There’s a bigger problem, though: Hader and Schumer have no rhythm or comfort together, and little chemistry overall. There’s a hint of it at the end of the movie, in the way that you have a sort of chemistry with a neighbor who’s always parking in front of your house. The disconnect between their meeting and the first pronouncement of love is truly pretty staggering. Let’s draw a rough comparison: Bridesmaids is a film with a similar arc and incident. The love story in Trainwreck proceeds as if we had seen the Kristen Wiig character meet Chris O’Dowd’s police officer, then watched them hang out in the convenience-store parking lot, and then the next time we see them it’s the end of the movie and they’re an item. The difference is that Bridesmaids takes time to depict the relationship growing from neutrality to respect to affection, and Trainwreck appears to expect us to make the leap on spec.

Even setting this aside, though, Bridesmaids is a comparison that illustrates the concept being executed with sympathy and consistency and rhythm. It gets away with being familiar storytelling territory because we buy into the personalities and natures of Wiig’s and O’Dowd’s characters, and the things they do make sense. Every time Schumer and Hader appear in the context of being a couple, both of them look uncomfortable. Even more problematic, we can’t square the behavior in the current scene with any personality displayed in a past scene.

There’s a sequence that abuses this liability, to the point of just about turning the rest of the film sour: the two characters get into a fight because Amy wasn’t in the room to support Aaron during an awards ceremony; she wasn’t in the room because she was put in a circumstance where her career depended on her being on the phone. We saw this and know it, and she explains it - and yet it the movie appears to use this incident as an indictment against Amy’s character. Put bluntly: The movie implicates a decision by Amy to show dedication to her work as a deficiency of her character, in the face of supporting her boyfriend at his awards ceremony. There’s no observation here, no spin, no wrinkle in the formula. The movie isn’t even making a claim for balance: the scene is played straight. It’s bizarrely retrograde and unpleasant, and the unquestionable low point of a film that’s already throwing well under the level of ambition we expect, given the level of talent in front of and behind the camera.

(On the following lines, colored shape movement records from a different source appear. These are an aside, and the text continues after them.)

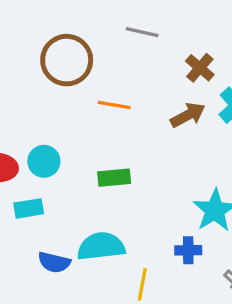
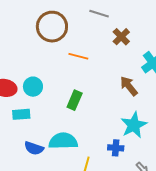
brown cross: (200, 68) -> (121, 37), moved
brown arrow: (188, 115) -> (129, 86), moved, turned -105
green rectangle: (114, 178) -> (75, 100), turned -66

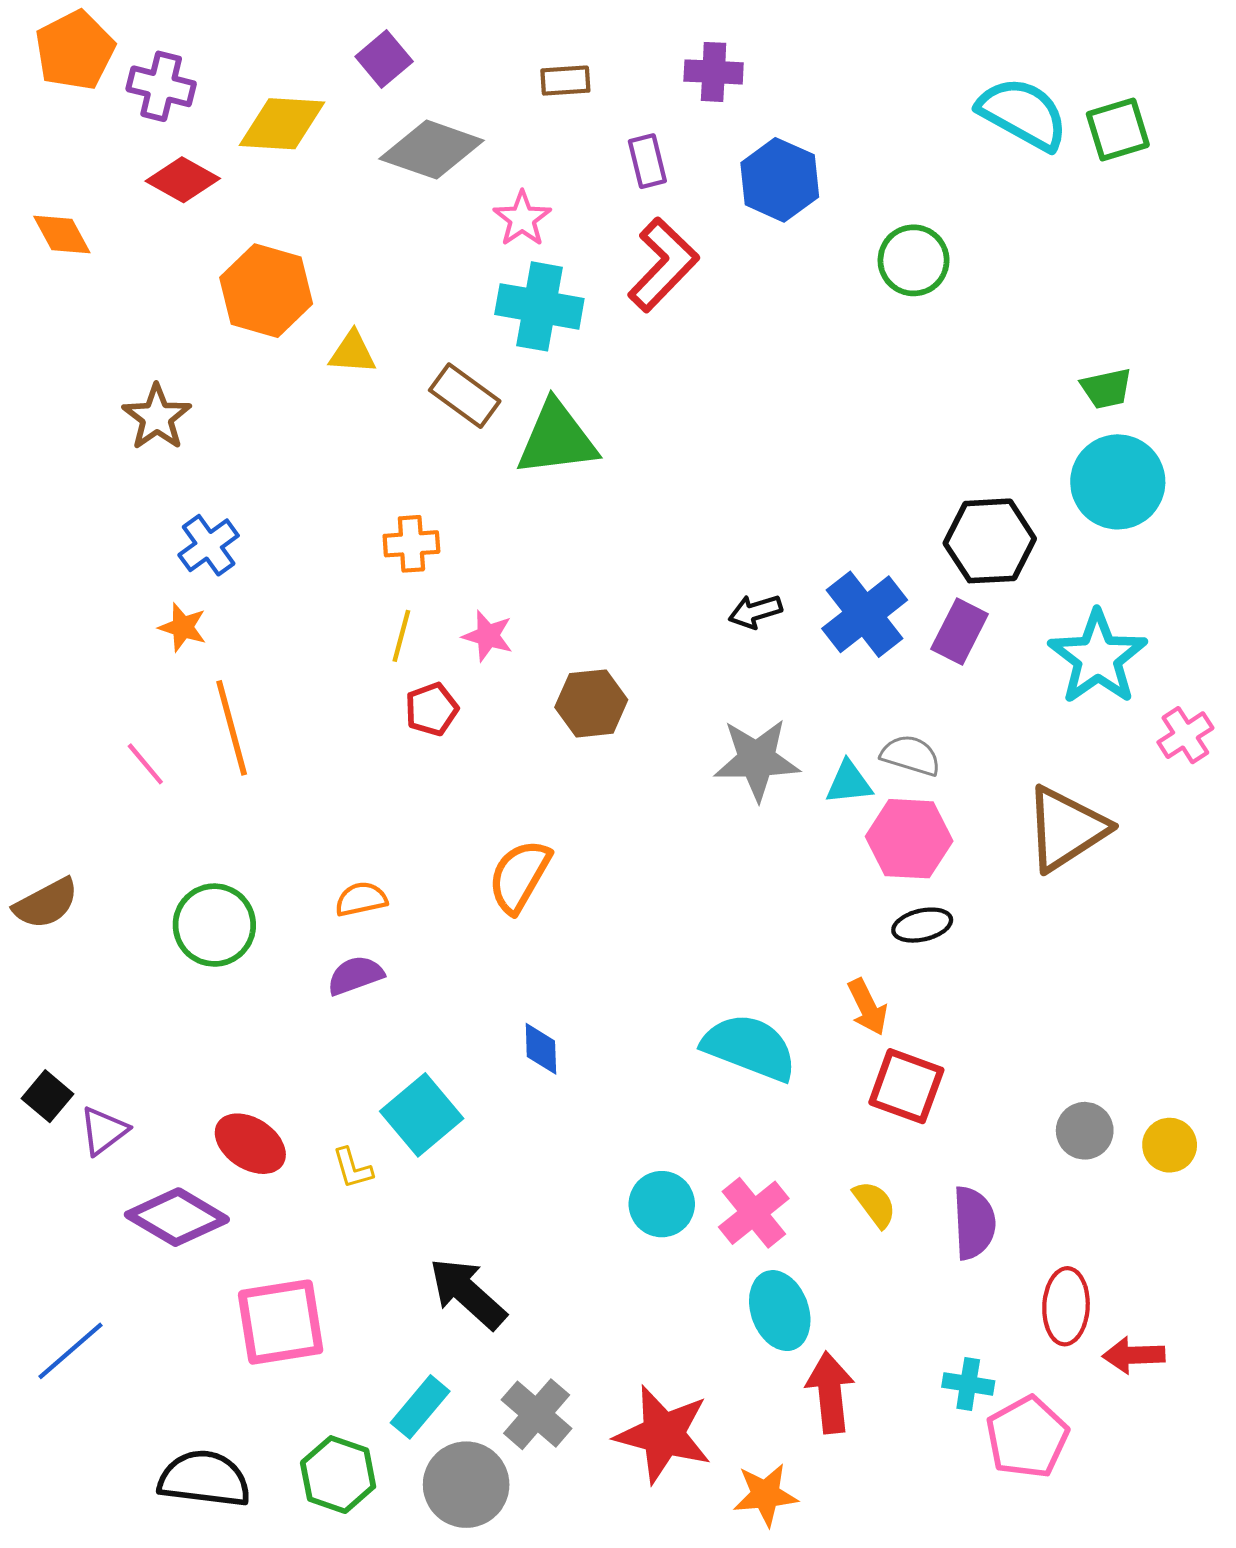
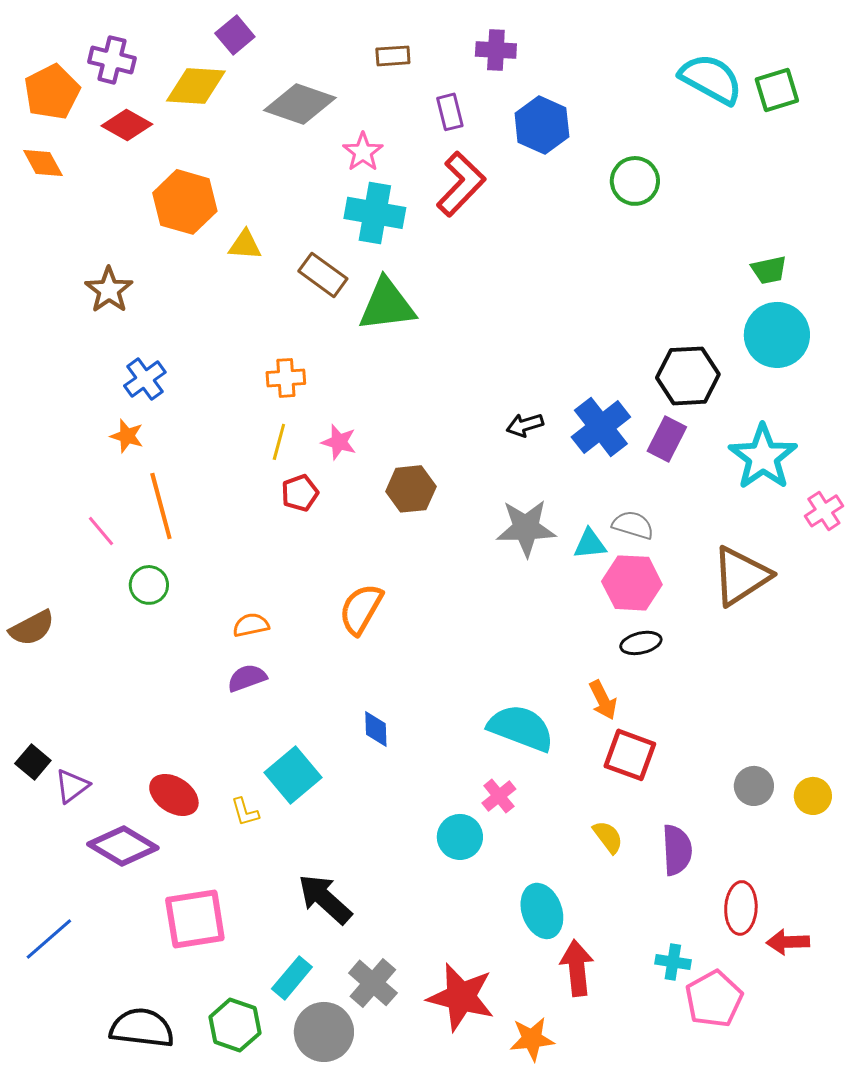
orange pentagon: (75, 50) -> (52, 92), moved
purple square: (384, 59) -> (235, 35), moved
green circle: (214, 925) -> (149, 585), moved, size x0.7
pink cross: (754, 1213) -> (499, 796), moved, size x0.7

There are other things in my notes that merit observation: the flabbiness of the editing and the tendency to let scenes and moments spin out past their optimal conclusion, the fact that every actor apart from Schumer and Hader is basically playing themselves, the shallow feints toward psychological depth and inner conflict that come out of nowhere and lead into nowhere. All of these are in service to the larger flaw, though: this is a film with no discipline, one that seemingly lacks the courage to follow through on an intriguing premise and devolves into an absolutely standard rom-com in its second half - albeit one with a higher-than-expected percentage of implausibly choreographed cheerleader routines.